A1 Gunstocks - talk to Wes, tell him I sent you his way.


----------



## Ruger#3 (Nov 24, 2020)

This gentleman did some work for me, one repair, another custom work. I was happy with the outcome.

http://www.gunstockshop.com/


----------



## Huntemall (Nov 24, 2020)

Not in Ga but Boyd Hardwood Stocks in SD has some nice stuff.  I just ordered one and got about 10 day turnaround out of them.
http://boydsgunstocks.com/


----------



## ChidJ (Nov 24, 2020)

@Anvil Head PM'd you

@Ruger#3 Thank you for the link. I'll get in contact with them to see what they can do

@Huntemall Boyds would be cool but they don't have anything that fits what I've got and I don't have the skills to modify one and I don't think they will make a one off for me


----------



## Liberty (Nov 24, 2020)

I used Boyd’s for a custom stock with a shortened length of pull that I was very clear about. Customer service gal entered my order wrong which I immediately caught when looking at the receipt with a standard length stock. I called back and she said the order is entered and you must pay for it, this was before it was ever cut. After a very long and unpleasant conversation with the same female, I said never again.


----------



## Madman (Nov 24, 2020)

McMillian

https://mcmillanusa.com/

They have everything you asked for.


----------



## ChidJ (Nov 24, 2020)

I'm tracking that McMillan makes super excellent stocks. Do they sell "blanks"? I would still need someone to mill it out to fit this rifles receiver


----------



## Madman (Nov 24, 2020)

Call McMillan and tell them what you have.  They will send a spec sheet, you fill it out and some weeks later you get a stock ready to be assembled.  The machining is so tight no bedding needed.
They have most receivers in their system and can mill them perfectly.

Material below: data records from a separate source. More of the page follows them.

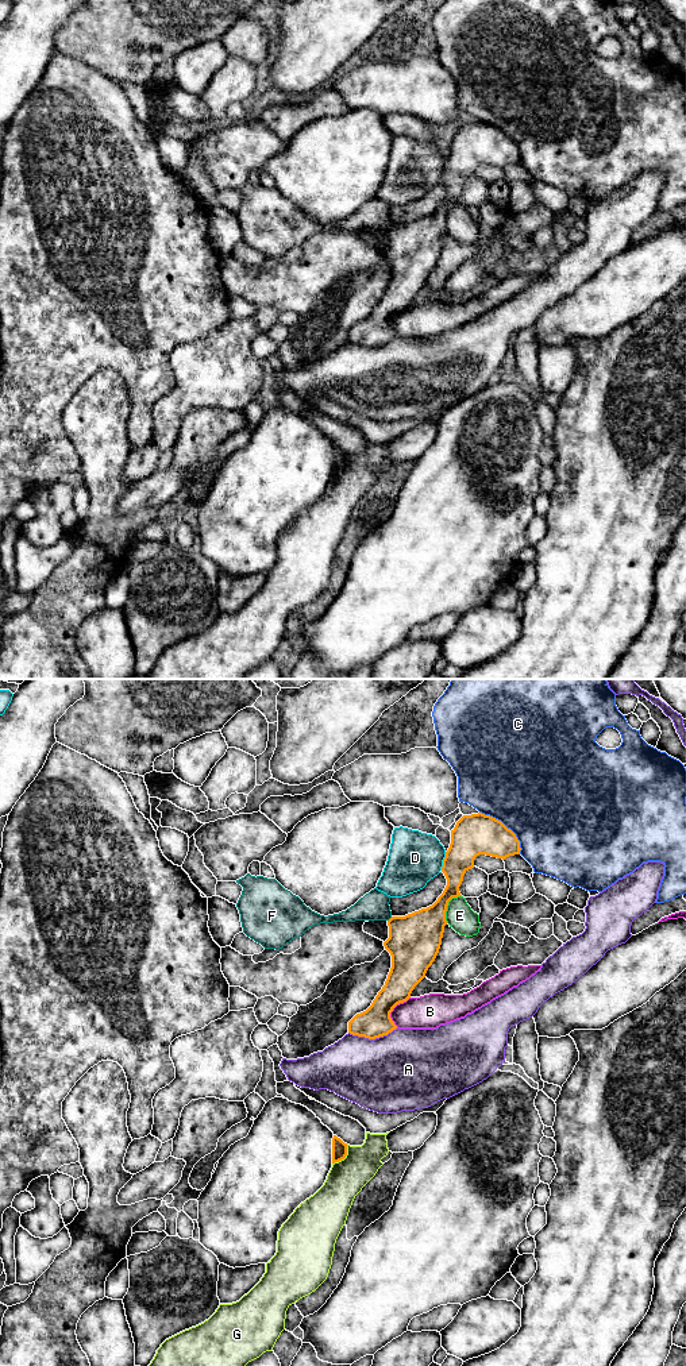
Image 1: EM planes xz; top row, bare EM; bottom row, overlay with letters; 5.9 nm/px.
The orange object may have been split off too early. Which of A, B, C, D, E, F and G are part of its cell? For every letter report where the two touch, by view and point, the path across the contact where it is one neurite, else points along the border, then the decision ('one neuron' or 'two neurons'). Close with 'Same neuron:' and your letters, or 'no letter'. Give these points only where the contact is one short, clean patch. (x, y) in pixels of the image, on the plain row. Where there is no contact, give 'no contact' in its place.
A: xz (372, 347) | two neurons
B: xz (392, 319) | two neurons
C: xz (505, 135) | two neurons
D: xz (443, 170) | two neurons
E: xz (447, 213) | two neurons
F: xz (389, 228) | along xz (392, 226), (388, 230) | two neurons
G: xz (345, 466) | two neurons
Same neuron: no letter

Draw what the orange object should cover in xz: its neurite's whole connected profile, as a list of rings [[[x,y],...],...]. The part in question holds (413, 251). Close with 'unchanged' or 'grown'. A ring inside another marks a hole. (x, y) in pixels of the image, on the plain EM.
[[[463,124],[456,131],[442,175],[447,188],[443,202],[427,217],[388,229],[389,247],[384,255],[392,265],[390,281],[371,315],[348,331],[350,343],[375,348],[397,337],[390,321],[411,306],[435,270],[447,234],[448,211],[462,205],[459,196],[465,182],[474,177],[475,166],[486,163],[505,169],[520,159],[516,143],[490,124]]]; unchanged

That is a pic of the last .308 I put together for my youngest son a couple of years ago. It has a Mausingfield action and they even had the program for it.


----------



## ChidJ (Nov 24, 2020)

Really? Interesting. Thank you for following up


----------



## Jester896 (Nov 24, 2020)

some weeks later


----------



## Madman (Nov 24, 2020)

I got my last one in about 3 months.  That is "some weeks", no need in being too precise.


----------



## Jester896 (Nov 24, 2020)

Madman said:


> I got my last one in about 3 months.  That is "some weeks", no need in being too precise.



I have seen some of their wait times 8 months + out so when you said some weeks later it made me chuckle


----------



## Madman (Nov 24, 2020)

Jester896 said:


> I have seen some of their wait times 8 months + out so when you said some weeks later it made me chuckle


Oh yeah.  You have to get lucky.  I had a Savage that was right at a year.

If they are running 700 actions you may get in early if not you will have to wait until they finish what they are running and set up for 700s.  Fred, at McMillian, told me that since mine was a one off it was easy to set up for.


----------



## Anvil Head (Nov 25, 2020)

ChidJ said:


> @Anvil Head PM'd you
> 
> @Ruger#3 Thank you for the link. I'll get in contact with them to see what they can do
> 
> @Huntemall Boyds would be cool but they don't have anything that fits what I've got and I don't have the skills to modify one and I don't think they will make a one off for me



PM replied to, but here's the contact info for all to see:

Wes Chapman
Accurate Innovations, Inc.
(855) GUN-STOX
www.AIGUNSTOCKS.com
Like Us on Facebook!

His work is very good. Got no idea on time or pricing so you'll have to ask. I have made several knives for him/customers using matching wood from the stocks he's made. No bad dealings.


----------